Items from a dataset:
━━━━━━━━━━━━━━━━━━━━

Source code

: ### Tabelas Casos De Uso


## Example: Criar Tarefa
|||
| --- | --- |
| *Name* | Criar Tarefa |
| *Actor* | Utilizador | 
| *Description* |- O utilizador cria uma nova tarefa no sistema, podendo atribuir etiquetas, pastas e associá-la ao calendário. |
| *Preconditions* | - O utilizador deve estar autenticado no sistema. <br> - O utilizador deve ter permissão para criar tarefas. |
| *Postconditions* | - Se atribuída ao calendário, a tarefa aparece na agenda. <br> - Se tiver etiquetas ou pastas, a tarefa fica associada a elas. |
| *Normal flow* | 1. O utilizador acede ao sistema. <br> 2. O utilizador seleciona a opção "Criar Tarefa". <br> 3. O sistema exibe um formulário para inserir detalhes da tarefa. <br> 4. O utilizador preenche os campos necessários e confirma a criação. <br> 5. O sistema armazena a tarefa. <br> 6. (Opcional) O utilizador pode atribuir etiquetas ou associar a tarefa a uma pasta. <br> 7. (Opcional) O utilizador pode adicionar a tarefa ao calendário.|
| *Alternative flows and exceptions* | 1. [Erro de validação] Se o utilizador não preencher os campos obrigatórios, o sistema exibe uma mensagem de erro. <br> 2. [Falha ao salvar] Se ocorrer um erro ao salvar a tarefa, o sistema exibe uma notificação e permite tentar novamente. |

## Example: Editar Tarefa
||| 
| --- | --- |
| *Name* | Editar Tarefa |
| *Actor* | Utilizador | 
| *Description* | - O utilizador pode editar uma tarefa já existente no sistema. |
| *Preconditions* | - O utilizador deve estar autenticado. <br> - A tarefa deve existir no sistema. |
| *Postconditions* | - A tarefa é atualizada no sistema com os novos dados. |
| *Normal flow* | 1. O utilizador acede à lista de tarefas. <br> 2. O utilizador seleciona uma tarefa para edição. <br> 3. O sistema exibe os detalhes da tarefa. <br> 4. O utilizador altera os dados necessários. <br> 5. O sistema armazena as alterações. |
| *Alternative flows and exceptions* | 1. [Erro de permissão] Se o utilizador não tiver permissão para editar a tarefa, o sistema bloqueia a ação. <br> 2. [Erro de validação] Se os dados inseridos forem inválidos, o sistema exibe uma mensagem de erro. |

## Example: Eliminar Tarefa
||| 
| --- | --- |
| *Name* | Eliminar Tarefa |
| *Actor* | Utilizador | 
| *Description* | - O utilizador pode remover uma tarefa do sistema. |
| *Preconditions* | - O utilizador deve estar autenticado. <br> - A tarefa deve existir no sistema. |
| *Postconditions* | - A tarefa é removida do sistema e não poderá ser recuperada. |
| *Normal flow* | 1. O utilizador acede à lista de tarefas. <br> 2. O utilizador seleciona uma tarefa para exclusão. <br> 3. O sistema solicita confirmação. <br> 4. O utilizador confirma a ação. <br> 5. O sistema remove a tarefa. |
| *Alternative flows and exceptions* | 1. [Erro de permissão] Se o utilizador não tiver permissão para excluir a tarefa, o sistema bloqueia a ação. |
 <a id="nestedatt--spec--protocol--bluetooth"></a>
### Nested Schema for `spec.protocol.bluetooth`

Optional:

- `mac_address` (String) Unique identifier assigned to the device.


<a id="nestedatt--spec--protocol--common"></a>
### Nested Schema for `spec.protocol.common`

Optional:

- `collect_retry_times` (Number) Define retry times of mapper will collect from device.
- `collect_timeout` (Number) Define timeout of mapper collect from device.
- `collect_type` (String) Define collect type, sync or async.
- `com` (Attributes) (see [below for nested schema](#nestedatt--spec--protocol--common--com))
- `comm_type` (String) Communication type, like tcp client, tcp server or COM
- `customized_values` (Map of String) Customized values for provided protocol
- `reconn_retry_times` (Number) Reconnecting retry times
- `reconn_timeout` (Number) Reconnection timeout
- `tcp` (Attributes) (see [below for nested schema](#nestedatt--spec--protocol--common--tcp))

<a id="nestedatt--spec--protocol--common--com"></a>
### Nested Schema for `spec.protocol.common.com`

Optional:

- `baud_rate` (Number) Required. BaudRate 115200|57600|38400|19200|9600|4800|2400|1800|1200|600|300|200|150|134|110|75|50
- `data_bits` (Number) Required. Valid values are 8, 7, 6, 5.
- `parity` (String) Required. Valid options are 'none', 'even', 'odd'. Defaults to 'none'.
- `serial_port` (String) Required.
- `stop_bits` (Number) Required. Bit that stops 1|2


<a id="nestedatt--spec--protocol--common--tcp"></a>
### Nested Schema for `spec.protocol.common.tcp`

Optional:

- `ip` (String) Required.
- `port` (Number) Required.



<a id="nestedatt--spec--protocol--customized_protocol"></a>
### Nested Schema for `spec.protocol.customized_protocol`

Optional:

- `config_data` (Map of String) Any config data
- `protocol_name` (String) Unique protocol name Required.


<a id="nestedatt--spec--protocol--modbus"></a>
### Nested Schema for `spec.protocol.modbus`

━━━━━━━━━━━━━━━━━━━━

What is needed: Search the records for the string "Example", and copy every line that holds it.

Problem solution:
## Example: Criar Tarefa
## Example: Editar Tarefa
## Example: Eliminar Tarefa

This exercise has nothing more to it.